Cibi fatti in casa e cibi confezionati
Quando una madre prepara i pasti per la propria famiglia usa, per quanto è possibile, ingredienti sani, tenendo conto della salute dei suoi e delle particolari esigenze di ognuno. Così, nella preparazione del cibo spirituale per i figli di Dio, il servitore saggio e fedele tiene anch’egli conto dei bisogni individuali. Un messaggio adatto in una certa occasione potrebbe essere inutile in un altro momento. Un vero bisogno non è soddisfatto semplicemente da una buona predicazione attinta dagli scritti dei migliori predicatori; ci vuole la guida dello Spirito Santo attraverso la meditazione personale e la preghiera. Un tale ministero appagherà i bisogni dei giovani come degli anziani, dei deboli e dei forti, degli addolorati e dei contenti.
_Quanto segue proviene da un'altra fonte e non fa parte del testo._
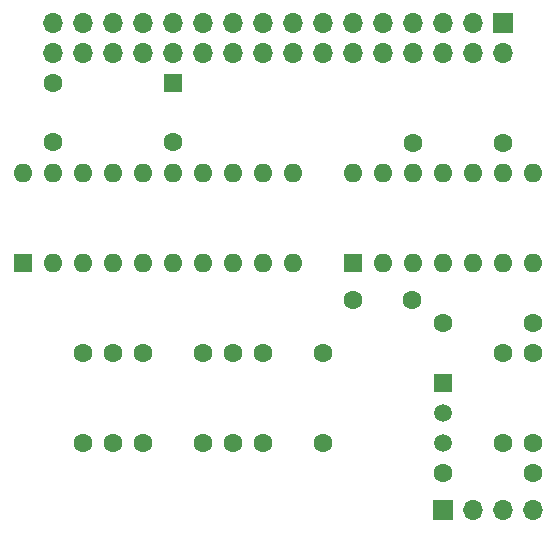
<source format=gbr>
%TF.GenerationSoftware,KiCad,Pcbnew,(6.0.5)*%
%TF.CreationDate,2022-06-01T11:59:12+02:00*%
%TF.ProjectId,ega_composite_output_feature_adapter,6567615f-6665-4617-9475-72655f616461,rev?*%
%TF.SameCoordinates,Original*%
%TF.FileFunction,Soldermask,Bot*%
%TF.FilePolarity,Negative*%
%FSLAX46Y46*%
G04 Gerber Fmt 4.6, Leading zero omitted, Abs format (unit mm)*
G04 Created by KiCad (PCBNEW (6.0.5)) date 2022-06-01 11:59:12*
%MOMM*%
%LPD*%
G01*
G04 APERTURE LIST*
%ADD10C,1.600000*%
%ADD11R,1.700000X1.700000*%
%ADD12O,1.700000X1.700000*%
%ADD13R,1.600000X1.600000*%
%ADD14R,1.500000X1.500000*%
%ADD15C,1.500000*%
%ADD16O,1.600000X1.600000*%
G04 APERTURE END LIST*
D10*
%TO.C,REF\u002A\u002A*%
X142240000Y-93980000D03*
X142240000Y-86360000D03*
%TD*%
D11*
%TO.C,REF\u002A\u002A*%
X167650000Y-99695000D03*
D12*
X170190000Y-99695000D03*
X172730000Y-99695000D03*
X175270000Y-99695000D03*
%TD*%
D13*
%TO.C,REF\u002A\u002A*%
X144780000Y-63540000D03*
D10*
X144780000Y-68540000D03*
%TD*%
%TO.C,REF\u002A\u002A*%
X147320000Y-93980000D03*
X147320000Y-86360000D03*
%TD*%
%TO.C,REF\u002A\u002A*%
X137160000Y-93980000D03*
X137160000Y-86360000D03*
%TD*%
%TO.C,REF\u002A\u002A*%
X149860000Y-93980000D03*
X149860000Y-86360000D03*
%TD*%
%TO.C,REF\u002A\u002A*%
X134620000Y-68540000D03*
X134620000Y-63540000D03*
%TD*%
%TO.C,REF\u002A\u002A*%
X172720000Y-93980000D03*
X172720000Y-86360000D03*
%TD*%
D14*
%TO.C,REF\u002A\u002A*%
X167640000Y-88900000D03*
D15*
X167640000Y-91440000D03*
X167640000Y-93980000D03*
%TD*%
D10*
%TO.C,REF\u002A\u002A*%
X139700000Y-93980000D03*
X139700000Y-86360000D03*
%TD*%
%TO.C,REF\u002A\u002A*%
X172720000Y-68580000D03*
X165100000Y-68580000D03*
%TD*%
D13*
%TO.C,REF\u002A\u002A*%
X160020000Y-78740000D03*
D16*
X162560000Y-78740000D03*
X165100000Y-78740000D03*
X167640000Y-78740000D03*
X170180000Y-78740000D03*
X172720000Y-78740000D03*
X175260000Y-78740000D03*
X175260000Y-71120000D03*
X172720000Y-71120000D03*
X170180000Y-71120000D03*
X167640000Y-71120000D03*
X165100000Y-71120000D03*
X162560000Y-71120000D03*
X160020000Y-71120000D03*
%TD*%
D10*
%TO.C,REF\u002A\u002A*%
X160020000Y-81915000D03*
X165020000Y-81915000D03*
%TD*%
%TO.C,REF\u002A\u002A*%
X167640000Y-96520000D03*
X175260000Y-96520000D03*
%TD*%
%TO.C,REF\u002A\u002A*%
X175260000Y-93980000D03*
X175260000Y-86360000D03*
%TD*%
%TO.C,REF\u002A\u002A*%
X157480000Y-93980000D03*
X157480000Y-86360000D03*
%TD*%
D13*
%TO.C,REF\u002A\u002A*%
X132080000Y-78740000D03*
D16*
X134620000Y-78740000D03*
X137160000Y-78740000D03*
X139700000Y-78740000D03*
X142240000Y-78740000D03*
X144780000Y-78740000D03*
X147320000Y-78740000D03*
X149860000Y-78740000D03*
X152400000Y-78740000D03*
X154940000Y-78740000D03*
X154940000Y-71120000D03*
X152400000Y-71120000D03*
X149860000Y-71120000D03*
X147320000Y-71120000D03*
X144780000Y-71120000D03*
X142240000Y-71120000D03*
X139700000Y-71120000D03*
X137160000Y-71120000D03*
X134620000Y-71120000D03*
X132080000Y-71120000D03*
%TD*%
D10*
%TO.C,REF\u002A\u002A*%
X152400000Y-93980000D03*
X152400000Y-86360000D03*
%TD*%
%TO.C,REF\u002A\u002A*%
X167640000Y-83820000D03*
X175260000Y-83820000D03*
%TD*%
D11*
%TO.C,REF\u002A\u002A*%
X172720000Y-58415000D03*
D12*
X172720000Y-60955000D03*
X170180000Y-58415000D03*
X170180000Y-60955000D03*
X167640000Y-58415000D03*
X167640000Y-60955000D03*
X165100000Y-58415000D03*
X165100000Y-60955000D03*
X162560000Y-58415000D03*
X162560000Y-60955000D03*
X160020000Y-58415000D03*
X160020000Y-60955000D03*
X157480000Y-58415000D03*
X157480000Y-60955000D03*
X154940000Y-58415000D03*
X154940000Y-60955000D03*
X152400000Y-58415000D03*
X152400000Y-60955000D03*
X149860000Y-58415000D03*
X149860000Y-60955000D03*
X147320000Y-58415000D03*
X147320000Y-60955000D03*
X144780000Y-58415000D03*
X144780000Y-60955000D03*
X142240000Y-58415000D03*
X142240000Y-60955000D03*
X139700000Y-58415000D03*
X139700000Y-60955000D03*
X137160000Y-58415000D03*
X137160000Y-60955000D03*
X134620000Y-58415000D03*
X134620000Y-60955000D03*
%TD*%
M02*

</source>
Servire “cibi preconfezionati” non riuscirà ad ottenere validi e durevoli risultati.
Avanzi
A nessuno piace mangiare sempre lo stesso cibo. Abbiamo, è vero, bisogno di ricordare spesso alcune fondamentali verità, ma limitare il ministero sempre ad uno stesso argomento è come servire degli avanzi. Alla fine si smorza l’appetito e ci sarà della malnutrizione, poiché se mangiamo ogni giorno lo stesso cibo ci priviamo delle sostanze nutritive presenti in altri alimenti. “Ogni Scrittura è ispirata da Dio e utile a insegnare, a riprendere, a correggere, a educare alla giustizia, perché l’uomo di Dio sia completo e ben preparato per ogni opera buona” (2 Timoteo 3:16). Perciò il ministero non dovrebbe essere limitato ad un unico campo di verità scritturali, perché in questo modo il credente non diventerebbe completo e preparato per ogni opera buona. L’apostolo Paolo ha detto: “Non mi sono tirato indietro dall’annunziarvi tutto il consiglio di Dio” (Atti 20:27). Ciò richiede molta diligenza e autodisciplina, ma è rimunerativo. E’ in relazione a questo che il Signore disse: “Ogni scriba che diventa un discepolo del regno dei cieli è simile a un padrone di casa il quale tira fuori dal suo tesoro cose nuove e cose vecchie” (Matteo 13:52).
Condito con sale
Un pasto può essere molto nutriente ma non gustoso. Manca qualcosa, forse bisogna aggiungere del sale. Così pure la semplice recitazione di una verità, per quanto corretta e preziosa, potrebbe non raggiungere lo scopo desiderato. Dobbiamo pregare che le nostre parole “conferiscano grazia a chi le ascolta” (Efesini 4:29), che il nostro “parlare sia sempre con grazia condito con sale” (Colossesi 4:6). Inoltre, il cibo dev’essere servito alla giusta temperatura: il brodo è migliore caldo e il melone è più buono fresco. E ancora, un cibo che è ben tollerato da una persona potrebbe provocare disturbi in un’altra. Quindi c’è bisogno della saggezza che viene dall’alto e della guida di del Signore.
Ispezione igienica
Nel mondo civilizzato non si può lavorare in un ristorante senza sottoporsi preventivamente a visita medica. Io potrei essere un buon cuoco, ma se ho una malattia che si trasmette rischio di infettare quelli che mangiano il cibo da me preparato. Il servitore del Signore deve chiedergli di saper esaminare se stesso, affinché non trasmetta alcun male ai suoi uditori. E’ senz’altro per questo che Paolo esortava Timoteo a badare a se stesso e all’insegnamento. Oltre a ciò, ai cuochi e ai camerieri viene insegnato a lavarsi spesso le mani; l’applicazione è ovvia, ma talvolta dimenticata!